╭─ Dataset excerpts

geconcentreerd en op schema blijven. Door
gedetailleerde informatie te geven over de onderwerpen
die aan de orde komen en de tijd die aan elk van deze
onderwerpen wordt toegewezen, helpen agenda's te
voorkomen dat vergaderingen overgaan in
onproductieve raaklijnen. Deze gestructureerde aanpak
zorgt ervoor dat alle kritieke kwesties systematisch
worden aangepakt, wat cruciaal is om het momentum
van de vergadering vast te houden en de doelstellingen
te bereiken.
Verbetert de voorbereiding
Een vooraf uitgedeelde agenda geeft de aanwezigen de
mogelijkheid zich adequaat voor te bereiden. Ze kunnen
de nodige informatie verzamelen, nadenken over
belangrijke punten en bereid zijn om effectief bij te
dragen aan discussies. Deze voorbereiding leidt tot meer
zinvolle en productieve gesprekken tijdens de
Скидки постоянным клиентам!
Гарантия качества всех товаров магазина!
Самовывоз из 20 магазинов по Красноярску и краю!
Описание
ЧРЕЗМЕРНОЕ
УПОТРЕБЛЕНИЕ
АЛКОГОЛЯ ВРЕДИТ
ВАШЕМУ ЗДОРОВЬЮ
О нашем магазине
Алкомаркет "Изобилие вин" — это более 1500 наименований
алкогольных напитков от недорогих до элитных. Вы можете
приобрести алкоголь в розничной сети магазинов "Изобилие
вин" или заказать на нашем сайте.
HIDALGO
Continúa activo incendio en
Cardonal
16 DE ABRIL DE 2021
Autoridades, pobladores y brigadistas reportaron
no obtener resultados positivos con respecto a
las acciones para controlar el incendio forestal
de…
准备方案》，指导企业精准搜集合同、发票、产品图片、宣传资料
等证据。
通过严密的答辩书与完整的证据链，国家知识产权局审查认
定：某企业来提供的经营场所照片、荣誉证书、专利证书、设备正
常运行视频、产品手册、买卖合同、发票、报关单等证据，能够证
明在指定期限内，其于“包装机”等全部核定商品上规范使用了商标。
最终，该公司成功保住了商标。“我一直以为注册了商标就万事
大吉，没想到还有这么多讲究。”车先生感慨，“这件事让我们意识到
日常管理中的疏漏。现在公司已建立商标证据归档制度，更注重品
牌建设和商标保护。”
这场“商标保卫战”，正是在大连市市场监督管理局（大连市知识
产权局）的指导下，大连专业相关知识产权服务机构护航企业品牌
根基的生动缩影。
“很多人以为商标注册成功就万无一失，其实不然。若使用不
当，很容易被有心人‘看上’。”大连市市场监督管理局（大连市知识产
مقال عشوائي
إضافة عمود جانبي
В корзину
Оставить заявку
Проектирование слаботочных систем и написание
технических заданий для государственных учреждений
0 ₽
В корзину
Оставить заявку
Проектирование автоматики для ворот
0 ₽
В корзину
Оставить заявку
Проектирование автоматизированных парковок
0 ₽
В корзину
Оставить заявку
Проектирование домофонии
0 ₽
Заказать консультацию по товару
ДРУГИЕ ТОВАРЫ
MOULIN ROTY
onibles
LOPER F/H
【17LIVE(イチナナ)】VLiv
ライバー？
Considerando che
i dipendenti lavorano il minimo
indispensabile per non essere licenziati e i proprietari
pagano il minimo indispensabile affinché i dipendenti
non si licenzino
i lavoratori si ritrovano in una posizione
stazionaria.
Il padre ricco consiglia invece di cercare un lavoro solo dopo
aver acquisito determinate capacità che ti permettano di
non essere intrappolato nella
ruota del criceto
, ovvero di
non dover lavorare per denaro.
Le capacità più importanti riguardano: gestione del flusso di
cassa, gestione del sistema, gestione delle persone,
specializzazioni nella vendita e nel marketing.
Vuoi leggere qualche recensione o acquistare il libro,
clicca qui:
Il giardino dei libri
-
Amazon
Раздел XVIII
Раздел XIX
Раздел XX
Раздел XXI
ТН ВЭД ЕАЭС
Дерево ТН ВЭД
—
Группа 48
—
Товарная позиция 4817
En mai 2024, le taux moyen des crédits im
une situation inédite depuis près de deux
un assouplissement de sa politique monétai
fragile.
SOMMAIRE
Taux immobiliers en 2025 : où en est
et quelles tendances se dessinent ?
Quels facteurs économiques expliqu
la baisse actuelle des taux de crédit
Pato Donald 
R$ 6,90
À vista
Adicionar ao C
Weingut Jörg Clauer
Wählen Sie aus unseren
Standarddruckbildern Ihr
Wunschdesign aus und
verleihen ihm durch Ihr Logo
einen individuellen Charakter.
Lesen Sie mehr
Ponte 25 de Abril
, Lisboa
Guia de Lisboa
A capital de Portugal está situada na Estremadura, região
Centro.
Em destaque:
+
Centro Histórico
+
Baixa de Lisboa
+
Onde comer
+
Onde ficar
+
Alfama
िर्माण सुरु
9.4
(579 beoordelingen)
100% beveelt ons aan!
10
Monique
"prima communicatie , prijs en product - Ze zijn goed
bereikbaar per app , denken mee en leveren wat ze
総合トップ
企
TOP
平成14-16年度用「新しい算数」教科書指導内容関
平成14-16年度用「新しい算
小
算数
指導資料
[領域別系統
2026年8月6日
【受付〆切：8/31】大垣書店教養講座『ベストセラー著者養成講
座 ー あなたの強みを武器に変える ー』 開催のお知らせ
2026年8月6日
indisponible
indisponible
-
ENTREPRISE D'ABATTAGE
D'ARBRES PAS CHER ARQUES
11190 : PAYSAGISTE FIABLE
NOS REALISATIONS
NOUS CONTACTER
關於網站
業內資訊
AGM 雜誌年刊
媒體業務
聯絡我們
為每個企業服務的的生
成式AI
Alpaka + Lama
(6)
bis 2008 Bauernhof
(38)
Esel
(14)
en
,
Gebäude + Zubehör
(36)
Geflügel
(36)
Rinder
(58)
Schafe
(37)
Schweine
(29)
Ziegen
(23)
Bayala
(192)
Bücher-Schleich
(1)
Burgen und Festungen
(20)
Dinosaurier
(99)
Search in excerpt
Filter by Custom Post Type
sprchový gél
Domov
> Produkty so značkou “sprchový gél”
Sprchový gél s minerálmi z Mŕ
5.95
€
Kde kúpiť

╰─

To-do item: Quote all of the entries verbatim.

Output for this task:
geconcentreerd en op schema blijven. Door
gedetailleerde informatie te geven over de onderwerpen
die aan de orde komen en de tijd die aan elk van deze
onderwerpen wordt toegewezen, helpen agenda's te
voorkomen dat vergaderingen overgaan in
onproductieve raaklijnen. Deze gestructureerde aanpak
zorgt ervoor dat alle kritieke kwesties systematisch
worden aangepakt, wat cruciaal is om het momentum
van de vergadering vast te houden en de doelstellingen
te bereiken.
Verbetert de voorbereiding
Een vooraf uitgedeelde agenda geeft de aanwezigen de
mogelijkheid zich adequaat voor te bereiden. Ze kunnen
de nodige informatie verzamelen, nadenken over
belangrijke punten en bereid zijn om effectief bij te
dragen aan discussies. Deze voorbereiding leidt tot meer
zinvolle en productieve gesprekken tijdens de
Скидки постоянным клиентам!
Гарантия качества всех товаров магазина!
Самовывоз из 20 магазинов по Красноярску и краю!
Описание
ЧРЕЗМЕРНОЕ
УПОТРЕБЛЕНИЕ
АЛКОГОЛЯ ВРЕДИТ
ВАШЕМУ ЗДОРОВЬЮ
О нашем магазине
Алкомаркет "Изобилие вин" — это более 1500 наименований
алкогольных напитков от недорогих до элитных. Вы можете
приобрести алкоголь в розничной сети магазинов "Изобилие
вин" или заказать на нашем сайте.
HIDALGO
Continúa activo incendio en
Cardonal
16 DE ABRIL DE 2021
Autoridades, pobladores y brigadistas reportaron
no obtener resultados positivos con respecto a
las acciones para controlar el incendio forestal
de…
准备方案》，指导企业精准搜集合同、发票、产品图片、宣传资料
等证据。
通过严密的答辩书与完整的证据链，国家知识产权局审查认
定：某企业来提供的经营场所照片、荣誉证书、专利证书、设备正
常运行视频、产品手册、买卖合同、发票、报关单等证据，能够证
明在指定期限内，其于“包装机”等全部核定商品上规范使用了商标。
最终，该公司成功保住了商标。“我一直以为注册了商标就万事
大吉，没想到还有这么多讲究。”车先生感慨，“这件事让我们意识到
日常管理中的疏漏。现在公司已建立商标证据归档制度，更注重品
牌建设和商标保护。”
这场“商标保卫战”，正是在大连市市场监督管理局（大连市知识
产权局）的指导下，大连专业相关知识产权服务机构护航企业品牌
根基的生动缩影。
“很多人以为商标注册成功就万无一失，其实不然。若使用不
当，很容易被有心人‘看上’。”大连市市场监督管理局（大连市知识产
مقال عشوائي
إضافة عمود جانبي
В корзину
Оставить заявку
Проектирование слаботочных систем и написание
технических заданий для государственных учреждений
0 ₽
В корзину
Оставить заявку
Проектирование автоматики для ворот
0 ₽
В корзину
Оставить заявку
Проектирование автоматизированных парковок
0 ₽
В корзину
Оставить заявку
Проектирование домофонии
0 ₽
Заказать консультацию по товару
ДРУГИЕ ТОВАРЫ
MOULIN ROTY
onibles
LOPER F/H
【17LIVE(イチナナ)】VLiv
ライバー？
Considerando che
i dipendenti lavorano il minimo
indispensabile per non essere licenziati e i proprietari
pagano il minimo indispensabile affinché i dipendenti
non si licenzino
i lavoratori si ritrovano in una posizione
stazionaria.
Il padre ricco consiglia invece di cercare un lavoro solo dopo
aver acquisito determinate capacità che ti permettano di
non essere intrappolato nella
ruota del criceto
, ovvero di
non dover lavorare per denaro.
Le capacità più importanti riguardano: gestione del flusso di
cassa, gestione del sistema, gestione delle persone,
specializzazioni nella vendita e nel marketing.
Vuoi leggere qualche recensione o acquistare il libro,
clicca qui:
Il giardino dei libri
-
Amazon
Раздел XVIII
Раздел XIX
Раздел XX
Раздел XXI
ТН ВЭД ЕАЭС
Дерево ТН ВЭД
—
Группа 48
—
Товарная позиция 4817
En mai 2024, le taux moyen des crédits im
une situation inédite depuis près de deux
un assouplissement de sa politique monétai
fragile.
SOMMAIRE
Taux immobiliers en 2025 : où en est
et quelles tendances se dessinent ?
Quels facteurs économiques expliqu
la baisse actuelle des taux de crédit
Pato Donald 
R$ 6,90
À vista
Adicionar ao C
Weingut Jörg Clauer
Wählen Sie aus unseren
Standarddruckbildern Ihr
Wunschdesign aus und
verleihen ihm durch Ihr Logo
einen individuellen Charakter.
Lesen Sie mehr
Ponte 25 de Abril
, Lisboa
Guia de Lisboa
A capital de Portugal está situada na Estremadura, região
Centro.
Em destaque:
+
Centro Histórico
+
Baixa de Lisboa
+
Onde comer
+
Onde ficar
+
Alfama
िर्माण सुरु
9.4
(579 beoordelingen)
100% beveelt ons aan!
10
Monique
"prima communicatie , prijs en product - Ze zijn goed
bereikbaar per app , denken mee en leveren wat ze
総合トップ
企
TOP
平成14-16年度用「新しい算数」教科書指導内容関
平成14-16年度用「新しい算
小
算数
指導資料
[領域別系統
2026年8月6日
【受付〆切：8/31】大垣書店教養講座『ベストセラー著者養成講
座 ー あなたの強みを武器に変える ー』 開催のお知らせ
2026年8月6日
indisponible
indisponible
-
ENTREPRISE D'ABATTAGE
D'ARBRES PAS CHER ARQUES
11190 : PAYSAGISTE FIABLE
NOS REALISATIONS
NOUS CONTACTER
關於網站
業內資訊
AGM 雜誌年刊
媒體業務
聯絡我們
為每個企業服務的的生
成式AI
Alpaka + Lama
(6)
bis 2008 Bauernhof
(38)
Esel
(14)
en
,
Gebäude + Zubehör
(36)
Geflügel
(36)
Rinder
(58)
Schafe
(37)
Schweine
(29)
Ziegen
(23)
Bayala
(192)
Bücher-Schleich
(1)
Burgen und Festungen
(20)
Dinosaurier
(99)
Search in excerpt
Filter by Custom Post Type
sprchový gél
Domov
> Produkty so značkou “sprchový gél”
Sprchový gél s minerálmi z Mŕ
5.95
€
Kde kúpiť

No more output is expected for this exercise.